Rapid reversed-phase liquid chromatography separation of cyclolinopeptides with monolithic and microparticulate columns

Three monolithic C18-bonded silica gel columns i.e. Chromolith® SpeedROD (CSR), Chromolith® Performance (CP), and Chromolith® High Resolution (CHR), MerckKGaA Darmstadt, Germany and two particle-based columns i.e. ZORBAX Eclipse XDB-C18 (ZEX), Agilent and POROS R1/20 (POR), Applied Biosystems were compared for their performance in separating a mixture of flaxseed cyclolinopeptides (CLs). Gradient mobile phases of acetonitrile and water were optimized for each column. The performance of CHR column in profiling CL standards, measured as the resolution of individual CL, selectivity, and peak asymmetry exceeded the performance of traditional particle-packed columns and the other monolithic columns. The profiling of CLs in aqueous methanolic flaxseed extract was optimized for high-throughput analysis. A total analysis time of 1.5 min at a flow rate of 3.0 mL min−1 was achieved on a CSR column. Injection of over 2000 methanol extracts of flaxseed on a CSR column had no impact on backpressure or resolution of a standard CL mixture.
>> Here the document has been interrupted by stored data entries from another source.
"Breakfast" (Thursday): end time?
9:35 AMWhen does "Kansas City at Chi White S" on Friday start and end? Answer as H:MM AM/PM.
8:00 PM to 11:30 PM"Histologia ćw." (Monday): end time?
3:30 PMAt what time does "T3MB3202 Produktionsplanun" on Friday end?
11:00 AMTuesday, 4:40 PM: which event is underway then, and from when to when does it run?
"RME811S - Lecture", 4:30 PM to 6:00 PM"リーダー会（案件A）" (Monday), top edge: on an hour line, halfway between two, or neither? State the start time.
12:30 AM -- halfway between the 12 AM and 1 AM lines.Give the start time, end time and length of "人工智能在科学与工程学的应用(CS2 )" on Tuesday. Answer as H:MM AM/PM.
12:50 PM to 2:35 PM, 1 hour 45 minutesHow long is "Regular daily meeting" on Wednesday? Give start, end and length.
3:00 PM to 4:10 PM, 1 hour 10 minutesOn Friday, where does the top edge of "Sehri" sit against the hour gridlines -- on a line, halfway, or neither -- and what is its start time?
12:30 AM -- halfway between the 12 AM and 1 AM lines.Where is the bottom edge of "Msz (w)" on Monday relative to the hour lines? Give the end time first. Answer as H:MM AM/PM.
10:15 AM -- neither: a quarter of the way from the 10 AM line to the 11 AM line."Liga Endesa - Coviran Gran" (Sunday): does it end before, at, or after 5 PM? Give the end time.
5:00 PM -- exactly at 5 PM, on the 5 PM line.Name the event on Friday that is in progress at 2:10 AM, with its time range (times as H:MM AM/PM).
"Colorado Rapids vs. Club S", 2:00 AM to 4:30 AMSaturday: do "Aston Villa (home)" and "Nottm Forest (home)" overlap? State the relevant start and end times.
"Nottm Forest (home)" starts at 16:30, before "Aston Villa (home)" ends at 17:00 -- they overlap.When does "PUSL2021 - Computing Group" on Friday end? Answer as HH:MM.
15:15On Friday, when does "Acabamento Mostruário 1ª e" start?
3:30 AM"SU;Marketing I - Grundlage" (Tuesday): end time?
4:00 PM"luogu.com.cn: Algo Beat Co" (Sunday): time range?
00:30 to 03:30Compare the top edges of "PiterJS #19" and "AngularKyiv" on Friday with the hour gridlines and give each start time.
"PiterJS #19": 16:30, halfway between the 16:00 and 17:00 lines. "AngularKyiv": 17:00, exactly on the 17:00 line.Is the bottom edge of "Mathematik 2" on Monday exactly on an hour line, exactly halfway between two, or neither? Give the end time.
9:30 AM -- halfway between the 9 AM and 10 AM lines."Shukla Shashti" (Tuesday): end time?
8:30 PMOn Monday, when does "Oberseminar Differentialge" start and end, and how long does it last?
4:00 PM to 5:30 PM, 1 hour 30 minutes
► Comparison of reverse phase monolithic and perfusion HPLC columns.
► An optimized gradient was developed to separate flaxseed cyclolinopeptides.
► Gradient elution with total analysis time of 1.5 min was achieved.
► Monolithic columns offer constant resolution and back pressure over 2000 samples.
► Monolithic column is suitable for high-throughput screening of cyclolinopeptides.